- Task prompt -
Read through the entries below and copy each line where "Commits" turns up.

- Excerpted records -
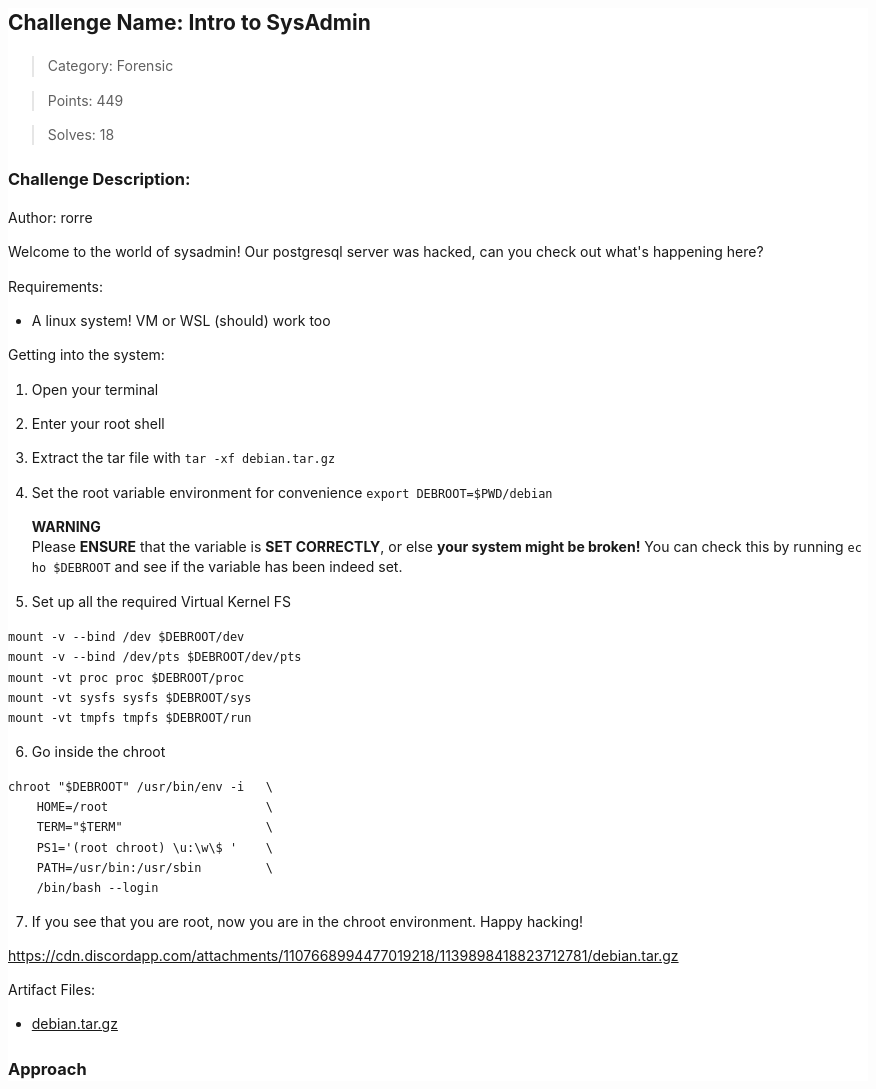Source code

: ## Challenge Name: Intro to SysAdmin
>Category: Forensic

>Points: 449

>Solves: 18

### Challenge Description: 

Author: rorre

Welcome to the world of sysadmin! Our postgresql server was hacked, can you check out what's happening here?

Requirements:

* A linux system! VM or WSL (should) work too

Getting into the system:

1. Open your terminal
2.  Enter your root shell
3. Extract the tar file with ```tar -xf debian.tar.gz```
4. Set the root variable environment for convenience ```export DEBROOT=$PWD/debian```

    **WARNING**  
    Please **ENSURE** that the variable is **SET CORRECTLY**, or else **your system might be broken!** You can check this by running ```echo $DEBROOT``` and see if the variable has been indeed set.

5. Set up all the required Virtual Kernel FS
```
mount -v --bind /dev $DEBROOT/dev
mount -v --bind /dev/pts $DEBROOT/dev/pts
mount -vt proc proc $DEBROOT/proc
mount -vt sysfs sysfs $DEBROOT/sys
mount -vt tmpfs tmpfs $DEBROOT/run
```
6. Go inside the chroot
```
chroot "$DEBROOT" /usr/bin/env -i   \
    HOME=/root                      \
    TERM="$TERM"                    \
    PS1='(root chroot) \u:\w\$ '    \
    PATH=/usr/bin:/usr/sbin         \
    /bin/bash --login
```
7. If you see that you are root, now you are in the chroot environment. Happy hacking!

https://cdn.discordapp.com/attachments/1107668994477019218/1139898418823712781/debian.tar.gz


Artifact Files:
* [debian.tar.gz](https://cdn.discordapp.com/attachments/1107668994477019218/1139898418823712781/debian.tar.gz)

### Approach
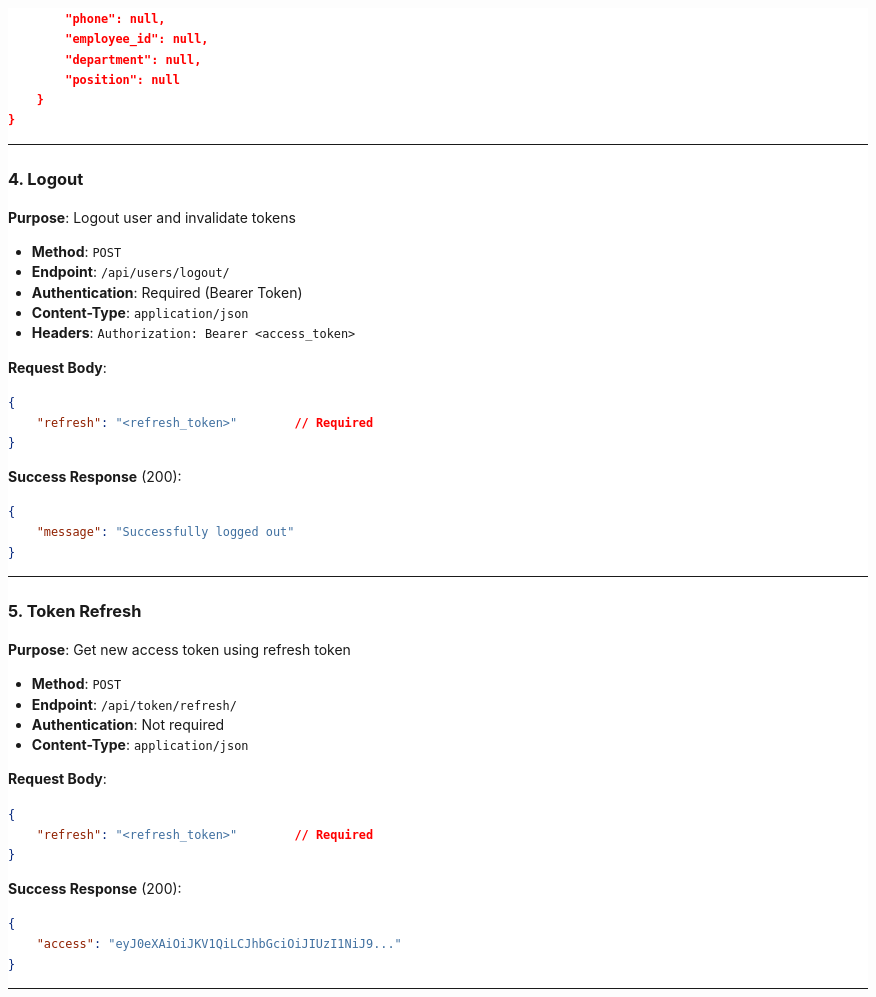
 ```json
        "phone": null,
        "employee_id": null,
        "department": null,
        "position": null
    }
}
```

---

### 4. Logout
**Purpose**: Logout user and invalidate tokens

- **Method**: `POST`
- **Endpoint**: `/api/users/logout/`
- **Authentication**: Required (Bearer Token)
- **Content-Type**: `application/json`
- **Headers**: `Authorization: Bearer <access_token>`

**Request Body**:
```json
{
    "refresh": "<refresh_token>"        // Required
}
```

**Success Response** (200):
```json
{
    "message": "Successfully logged out"
}
```

---

### 5. Token Refresh
**Purpose**: Get new access token using refresh token

- **Method**: `POST`
- **Endpoint**: `/api/token/refresh/`
- **Authentication**: Not required
- **Content-Type**: `application/json`

**Request Body**:
```json
{
    "refresh": "<refresh_token>"        // Required
}
```

**Success Response** (200):
```json
{
    "access": "eyJ0eXAiOiJKV1QiLCJhbGciOiJIUzI1NiJ9..."
}
```

---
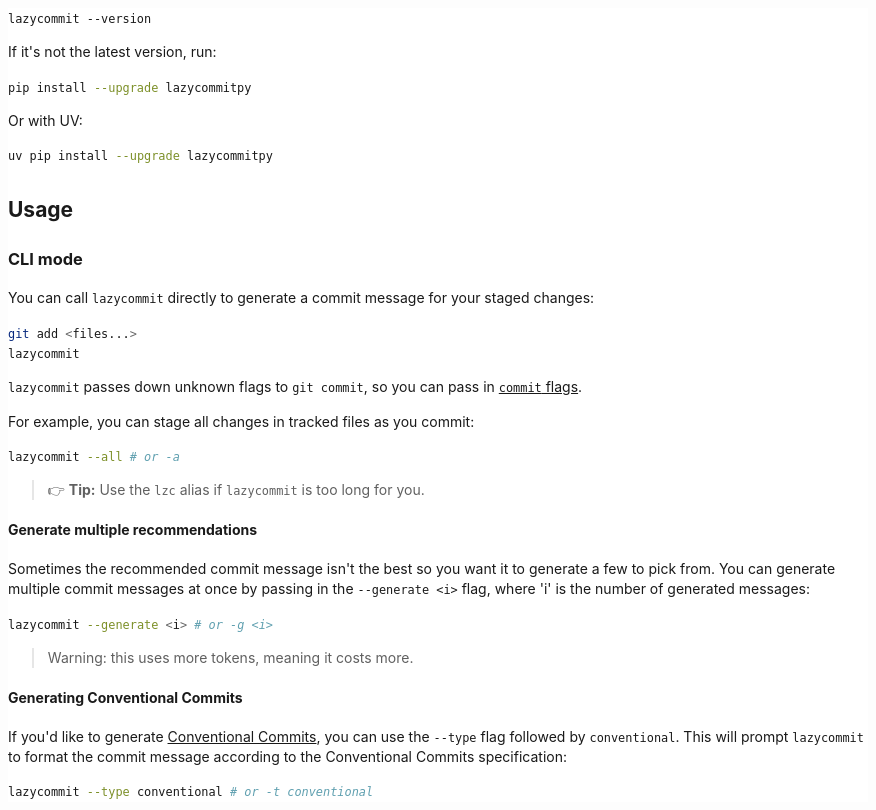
 ```
lazycommit --version
```

If it's not the latest version, run:

```sh
pip install --upgrade lazycommitpy
```

Or with UV:

```sh
uv pip install --upgrade lazycommitpy
```

## Usage

### CLI mode

You can call `lazycommit` directly to generate a commit message for your staged changes:

```sh
git add <files...>
lazycommit
```

`lazycommit` passes down unknown flags to `git commit`, so you can pass in [`commit` flags](https://git-scm.com/docs/git-commit).

For example, you can stage all changes in tracked files as you commit:

```sh
lazycommit --all # or -a
```

> 👉 **Tip:** Use the `lzc` alias if `lazycommit` is too long for you.

#### Generate multiple recommendations

Sometimes the recommended commit message isn't the best so you want it to generate a few to pick from. You can generate multiple commit messages at once by passing in the `--generate <i>` flag, where 'i' is the number of generated messages:

```sh
lazycommit --generate <i> # or -g <i>
```

> Warning: this uses more tokens, meaning it costs more.

#### Generating Conventional Commits

If you'd like to generate [Conventional Commits](https://conventionalcommits.org/), you can use the `--type` flag followed by `conventional`. This will prompt `lazycommit` to format the commit message according to the Conventional Commits specification:

```sh
lazycommit --type conventional # or -t conventional
```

- Result of the exercise -
#### Generating Conventional Commits
If you'd like to generate [Conventional Commits](https://conventionalcommits.org/), you can use the `--type` flag followed by `conventional`. This will prompt `lazycommit` to format the commit message according to the Conventional Commits specification:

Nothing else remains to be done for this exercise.